■ Document segment:
※ ※ ※

On April 20 WSIC held our regular downtown event at a special location. We were at our North York location, the Rose and Crown (2335 Young St) to discuss refuge health care. Sam Green, a physician who work with refugees and Chantal Desloges, Ontario Bar Association’s resident expert on refugee law formed our panel on the issue of refugee health care.
Sam Green began by describing her personal experiences with refugees in Canada. Firstly, as a society, we need to recognize that people who arrive here as refugees are unlikely to be able to pay for healthcare. She recounted her experiences with people who were denied basic health care access in Canada leading them to further health complications that were either covered at a higher cost, or lead to severe consequences. There is no evidence that the cuts are actually saving Canadians any money. She described the Interim Federal Health program which has exists since WWII to help refugees with their health care needs, This program was cut in 2012 to save money – equivalent to 60 cents per Canadian over a five year time line effectively downloading the costs to the province. She brought up the fact that refugee claims are now processed in 15 days. This is both a benefit because the claims are dealt with quickly, but can also be a burden because it can take a while for claimants to gather the necessary paperwork. Refugees fleeing precarious situations often don’t have all the documentation they need. To give only 15 days to come up with it leaves many refugees unable to prove their status and situation.
Green also touched upon the issue of “safe” countries, or Designated Countries of Origin. these are deemed safe by the government regardless of who the claimant is or personal circumstances, but have well know sub-populations that are discriminated against. The Roma and LGBT population in Hungary was brought up as an example. There are many Roma families in hiding in Canada to avoid deportation. Part of the cuts stipulated that people arriving from safe countries are provided care only if it is proven to be threat to public health. This is almost never the case. An individual with a heart attack or a pregnant woman is seldom a threat to the broader public. Green recounts watching a man in downtown Toronto with a heart attack get turned away. “This shouldn’t happen in our country” she said.
Thankfully, in Nov 2014 the Supreme Court of Canada rules that the cuts violated the Charter of Rights and Freedoms. However, a finding that a law is unconstitutional doesn’t automatically mean the law reverts to its former state. Only some cuts have been restored while the many refugees still find themselves in situations where they are unable to pay for the healthcare that they need. The indignity and stress of not knowing how the next prescription will be filled is quite a bit of stress that doesn’t need to take place.

※ ※ ※

■ Dataset records:

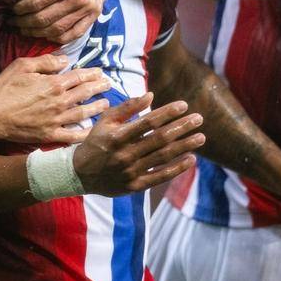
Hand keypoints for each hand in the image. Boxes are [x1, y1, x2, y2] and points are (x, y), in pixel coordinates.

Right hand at [0, 54, 111, 143]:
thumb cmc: (4, 88)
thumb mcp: (23, 65)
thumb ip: (46, 61)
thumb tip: (65, 61)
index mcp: (54, 84)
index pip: (79, 77)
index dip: (91, 74)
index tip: (100, 72)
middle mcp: (59, 102)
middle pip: (84, 93)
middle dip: (99, 88)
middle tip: (108, 85)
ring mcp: (55, 120)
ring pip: (82, 113)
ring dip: (96, 108)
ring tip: (106, 104)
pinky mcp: (49, 135)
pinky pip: (71, 136)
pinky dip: (83, 134)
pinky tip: (92, 131)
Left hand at [11, 0, 113, 43]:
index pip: (37, 2)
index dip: (20, 8)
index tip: (11, 9)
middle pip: (45, 19)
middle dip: (25, 23)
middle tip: (12, 22)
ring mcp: (88, 9)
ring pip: (58, 30)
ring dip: (38, 33)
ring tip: (24, 30)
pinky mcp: (95, 14)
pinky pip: (75, 33)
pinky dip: (59, 39)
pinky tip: (46, 35)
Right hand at [73, 93, 204, 195]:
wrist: (80, 174)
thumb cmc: (96, 141)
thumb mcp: (106, 121)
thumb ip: (127, 107)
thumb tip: (151, 95)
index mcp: (118, 136)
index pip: (147, 122)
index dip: (167, 113)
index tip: (183, 105)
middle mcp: (125, 154)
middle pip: (159, 139)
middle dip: (181, 128)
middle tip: (199, 119)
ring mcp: (131, 171)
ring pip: (163, 157)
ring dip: (184, 146)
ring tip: (201, 137)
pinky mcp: (135, 185)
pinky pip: (160, 176)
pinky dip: (176, 168)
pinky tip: (191, 159)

※ ※ ※

Reproduce the passage from the account of the refugee health care panel, between "On April 20" and "refugee health care.", inclusive. The dataset records have no connection to the account of the refugee health care panel.

On April 20 WSIC held our regular downtown event at a special location. We were at our North York location, the Rose and Crown (2335 Young St) to discuss refuge health care. Sam Green, a physician who work with refugees and Chantal Desloges, Ontario Bar Association’s resident expert on refugee law formed our panel on the issue of refugee health care.